▸ Task instructions
Skip the images. Copy the records exactly as written.
[Start of Attachment]
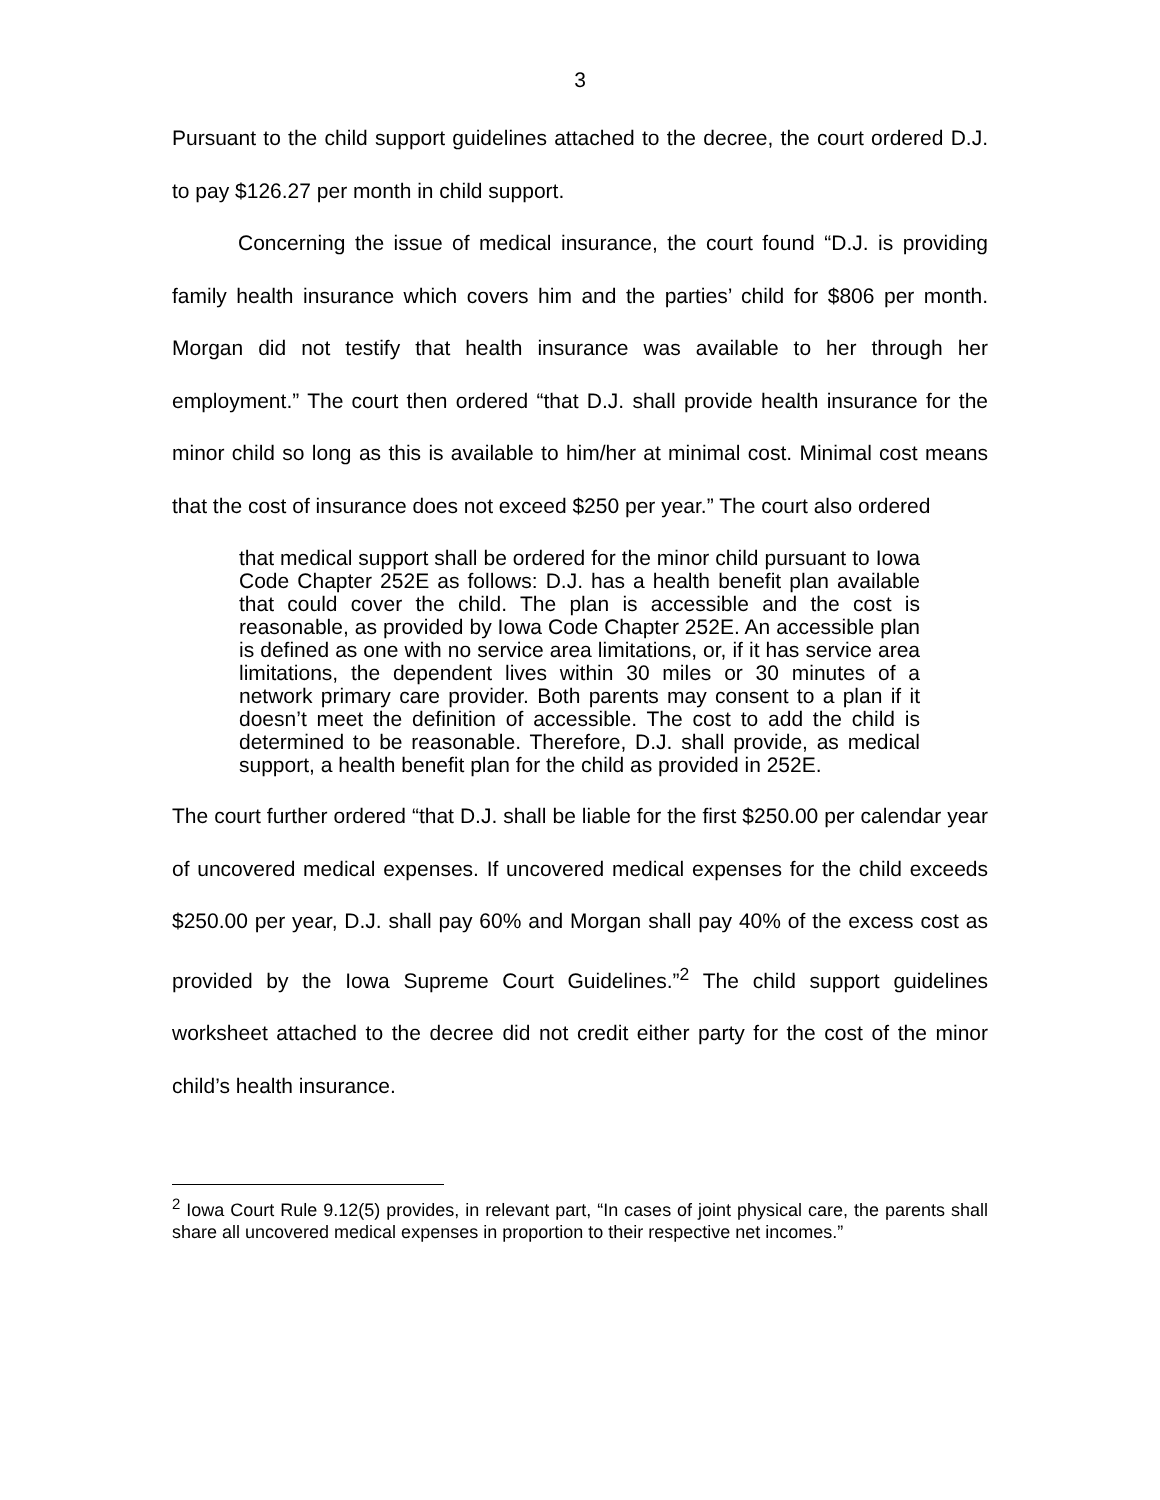3
Pursuant to the child support guidelines attached to the decree, the court ordered D.J. to pay $126.27 per month in child support.
Concerning the issue of medical insurance, the court found “D.J. is providing family health insurance which covers him and the parties’ child for $806 per month. Morgan did not testify that health insurance was available to her through her employment.” The court then ordered “that D.J. shall provide health insurance for the minor child so long as this is available to him/her at minimal cost. Minimal cost means that the cost of insurance does not exceed $250 per year.” The court also ordered
that medical support shall be ordered for the minor child pursuant to Iowa Code Chapter 252E as follows: D.J. has a health benefit plan available that could cover the child. The plan is accessible and the cost is reasonable, as provided by Iowa Code Chapter 252E. An accessible plan is defined as one with no service area limitations, or, if it has service area limitations, the dependent lives within 30 miles or 30 minutes of a network primary care provider. Both parents may consent to a plan if it doesn’t meet the definition of accessible. The cost to add the child is determined to be reasonable. Therefore, D.J. shall provide, as medical support, a health benefit plan for the child as provided in 252E.
The court further ordered “that D.J. shall be liable for the first $250.00 per calendar year of uncovered medical expenses. If uncovered medical expenses for the child exceeds $250.00 per year, D.J. shall pay 60% and Morgan shall pay 40% of the excess cost as provided by the Iowa Supreme Court Guidelines.”<sup>2</sup> The child support guidelines worksheet attached to the decree did not credit either party for the cost of the minor child’s health insurance.
<sup>2</sup> Iowa Court Rule 9.12(5) provides, in relevant part, “In cases of joint physical care, the parents shall share all uncovered medical expenses in proportion to their respective net incomes.”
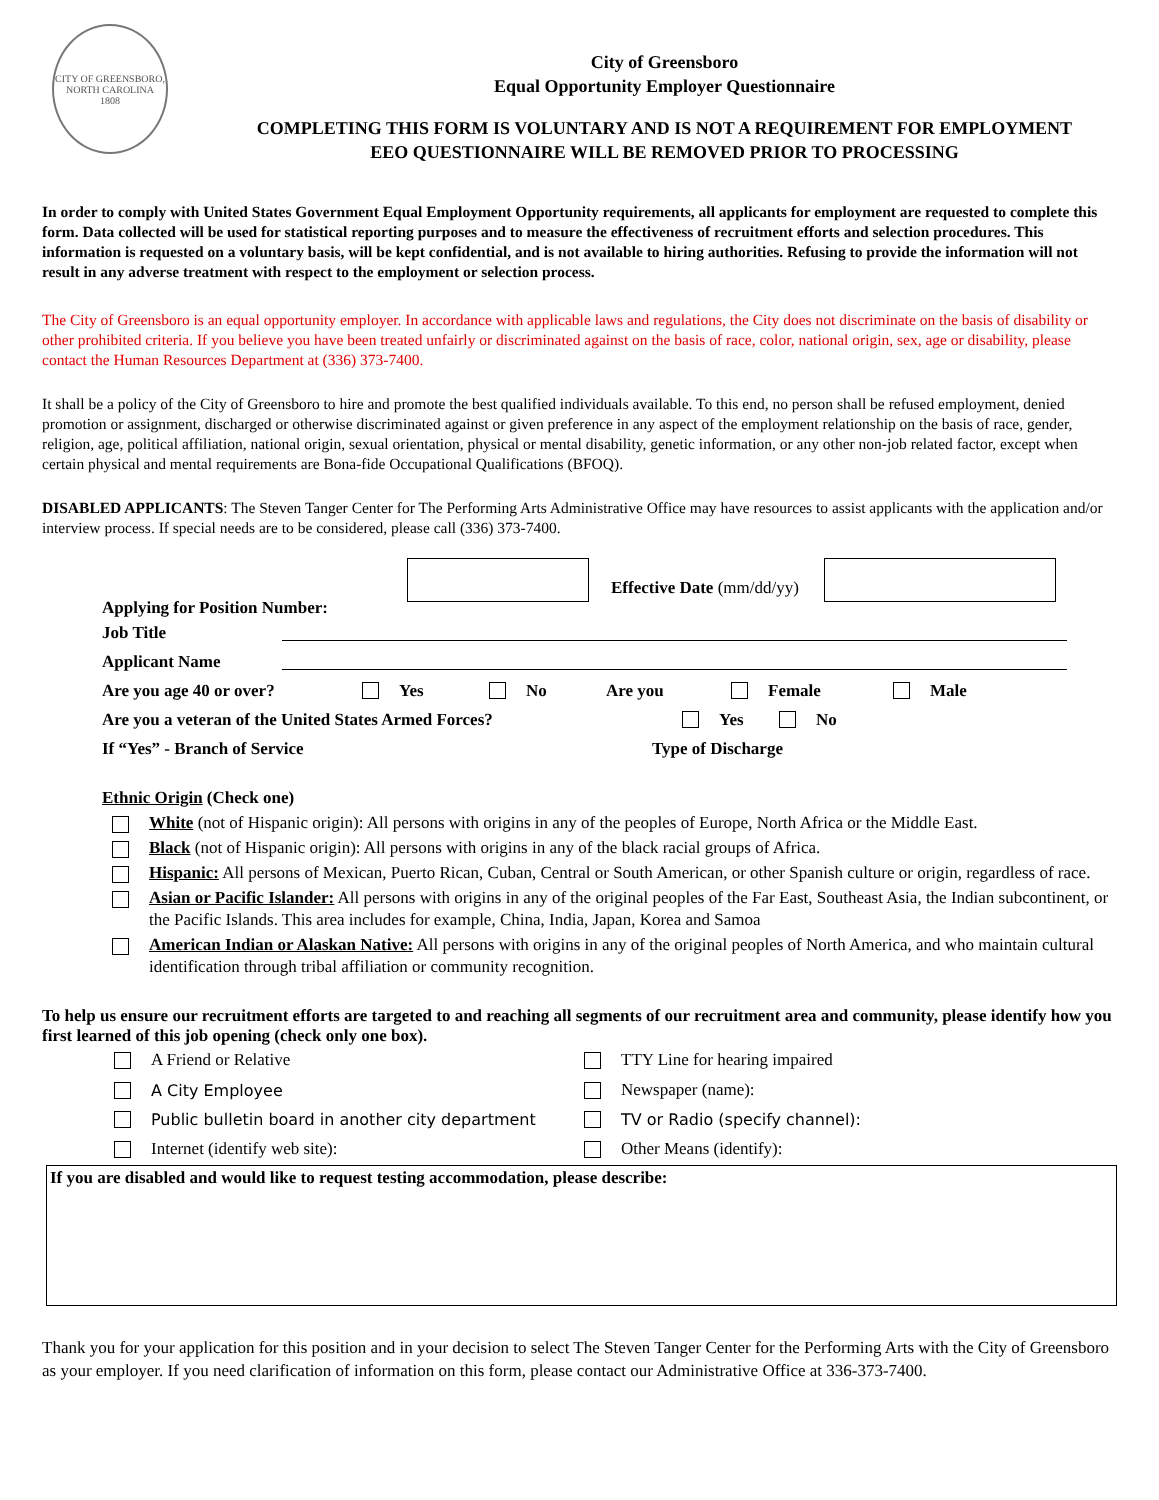CITY OF GREENSBORO, NORTH CAROLINA
1808
City of Greensboro
Equal Opportunity Employer Questionnaire
COMPLETING THIS FORM IS VOLUNTARY AND IS NOT A REQUIREMENT FOR EMPLOYMENT
EEO QUESTIONNAIRE WILL BE REMOVED PRIOR TO PROCESSING
In order to comply with United States Government Equal Employment Opportunity requirements, all applicants for employment are requested to complete this form. Data collected will be used for statistical reporting purposes and to measure the effectiveness of recruitment efforts and selection procedures. This information is requested on a voluntary basis, will be kept confidential, and is not available to hiring authorities. Refusing to provide the information will not result in any adverse treatment with respect to the employment or selection process.
The City of Greensboro is an equal opportunity employer. In accordance with applicable laws and regulations, the City does not discriminate on the basis of disability or other prohibited criteria. If you believe you have been treated unfairly or discriminated against on the basis of race, color, national origin, sex, age or disability, please contact the Human Resources Department at (336) 373-7400.
It shall be a policy of the City of Greensboro to hire and promote the best qualified individuals available. To this end, no person shall be refused employment, denied promotion or assignment, discharged or otherwise discriminated against or given preference in any aspect of the employment relationship on the basis of race, gender, religion, age, political affiliation, national origin, sexual orientation, physical or mental disability, genetic information, or any other non-job related factor, except when certain physical and mental requirements are Bona-fide Occupational Qualifications (BFOQ).
DISABLED APPLICANTS: The Steven Tanger Center for The Performing Arts Administrative Office may have resources to assist applicants with the application and/or interview process. If special needs are to be considered, please call (336) 373-7400.
Applying for Position Number: Effective Date (mm/dd/yy)
Job Title
Applicant Name
Are you age 40 or over? Yes No Are you Female Male
Are you a veteran of the United States Armed Forces? Yes No
If “Yes” - Branch of Service Type of Discharge
Ethnic Origin (Check one)
White (not of Hispanic origin): All persons with origins in any of the peoples of Europe, North Africa or the Middle East.
Black (not of Hispanic origin): All persons with origins in any of the black racial groups of Africa.
Hispanic: All persons of Mexican, Puerto Rican, Cuban, Central or South American, or other Spanish culture or origin, regardless of race.
Asian or Pacific Islander: All persons with origins in any of the original peoples of the Far East, Southeast Asia, the Indian subcontinent, or the Pacific Islands. This area includes for example, China, India, Japan, Korea and Samoa
American Indian or Alaskan Native: All persons with origins in any of the original peoples of North America, and who maintain cultural identification through tribal affiliation or community recognition.
To help us ensure our recruitment efforts are targeted to and reaching all segments of our recruitment area and community, please identify how you first learned of this job opening (check only one box).
A Friend or Relative
TTY Line for hearing impaired
A City Employee
Newspaper (name):
Public bulletin board in another city department
TV or Radio (specify channel):
Internet (identify web site):
Other Means (identify):
If you are disabled and would like to request testing accommodation, please describe:
Thank you for your application for this position and in your decision to select The Steven Tanger Center for the Performing Arts with the City of Greensboro as your employer. If you need clarification of information on this form, please contact our Administrative Office at 336-373-7400.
[End of Attachment]
▸ Completed exercise
3
Pursuant to the child support guidelines attached to the decree, the court ordered D.J. to pay $126.27 per month in child support.
Concerning the issue of medical insurance, the court found “D.J. is providing family health insurance which covers him and the parties’ child for $806 per month. Morgan did not testify that health insurance was available to her through her employment.” The court then ordered “that D.J. shall provide health insurance for the minor child so long as this is available to him/her at minimal cost. Minimal cost means that the cost of insurance does not exceed $250 per year.” The court also ordered
that medical support shall be ordered for the minor child pursuant to Iowa Code Chapter 252E as follows: D.J. has a health benefit plan available that could cover the child. The plan is accessible and the cost is reasonable, as provided by Iowa Code Chapter 252E. An accessible plan is defined as one with no service area limitations, or, if it has service area limitations, the dependent lives within 30 miles or 30 minutes of a network primary care provider. Both parents may consent to a plan if it doesn’t meet the definition of accessible. The cost to add the child is determined to be reasonable. Therefore, D.J. shall provide, as medical support, a health benefit plan for the child as provided in 252E.
The court further ordered “that D.J. shall be liable for the first $250.00 per calendar year of uncovered medical expenses. If uncovered medical expenses for the child exceeds $250.00 per year, D.J. shall pay 60% and Morgan shall pay 40% of the excess cost as provided by the Iowa Supreme Court Guidelines.”<sup>2</sup> The child support guidelines worksheet attached to the decree did not credit either party for the cost of the minor child’s health insurance.
<sup>2</sup> Iowa Court Rule 9.12(5) provides, in relevant part, “In cases of joint physical care, the parents shall share all uncovered medical expenses in proportion to their respective net incomes.”
CITY OF GREENSBORO, NORTH CAROLINA
1808
City of Greensboro
Equal Opportunity Employer Questionnaire
COMPLETING THIS FORM IS VOLUNTARY AND IS NOT A REQUIREMENT FOR EMPLOYMENT
EEO QUESTIONNAIRE WILL BE REMOVED PRIOR TO PROCESSING
In order to comply with United States Government Equal Employment Opportunity requirements, all applicants for employment are requested to complete this form. Data collected will be used for statistical reporting purposes and to measure the effectiveness of recruitment efforts and selection procedures. This information is requested on a voluntary basis, will be kept confidential, and is not available to hiring authorities. Refusing to provide the information will not result in any adverse treatment with respect to the employment or selection process.
The City of Greensboro is an equal opportunity employer. In accordance with applicable laws and regulations, the City does not discriminate on the basis of disability or other prohibited criteria. If you believe you have been treated unfairly or discriminated against on the basis of race, color, national origin, sex, age or disability, please contact the Human Resources Department at (336) 373-7400.
It shall be a policy of the City of Greensboro to hire and promote the best qualified individuals available. To this end, no person shall be refused employment, denied promotion or assignment, discharged or otherwise discriminated against or given preference in any aspect of the employment relationship on the basis of race, gender, religion, age, political affiliation, national origin, sexual orientation, physical or mental disability, genetic information, or any other non-job related factor, except when certain physical and mental requirements are Bona-fide Occupational Qualifications (BFOQ).
DISABLED APPLICANTS: The Steven Tanger Center for The Performing Arts Administrative Office may have resources to assist applicants with the application and/or interview process. If special needs are to be considered, please call (336) 373-7400.
Applying for Position Number: Effective Date (mm/dd/yy)
Job Title
Applicant Name
Are you age 40 or over? Yes No Are you Female Male
Are you a veteran of the United States Armed Forces? Yes No
If “Yes” - Branch of Service Type of Discharge
Ethnic Origin (Check one)
White (not of Hispanic origin): All persons with origins in any of the peoples of Europe, North Africa or the Middle East.
Black (not of Hispanic origin): All persons with origins in any of the black racial groups of Africa.
Hispanic: All persons of Mexican, Puerto Rican, Cuban, Central or South American, or other Spanish culture or origin, regardless of race.
Asian or Pacific Islander: All persons with origins in any of the original peoples of the Far East, Southeast Asia, the Indian subcontinent, or the Pacific Islands. This area includes for example, China, India, Japan, Korea and Samoa
American Indian or Alaskan Native: All persons with origins in any of the original peoples of North America, and who maintain cultural identification through tribal affiliation or community recognition.
To help us ensure our recruitment efforts are targeted to and reaching all segments of our recruitment area and community, please identify how you first learned of this job opening (check only one box).
A Friend or Relative
TTY Line for hearing impaired
A City Employee
Newspaper (name):
Public bulletin board in another city department
TV or Radio (specify channel):
Internet (identify web site):
Other Means (identify):
If you are disabled and would like to request testing accommodation, please describe:
Thank you for your application for this position and in your decision to select The Steven Tanger Center for the Performing Arts with the City of Greensboro as your employer. If you need clarification of information on this form, please contact our Administrative Office at 336-373-7400.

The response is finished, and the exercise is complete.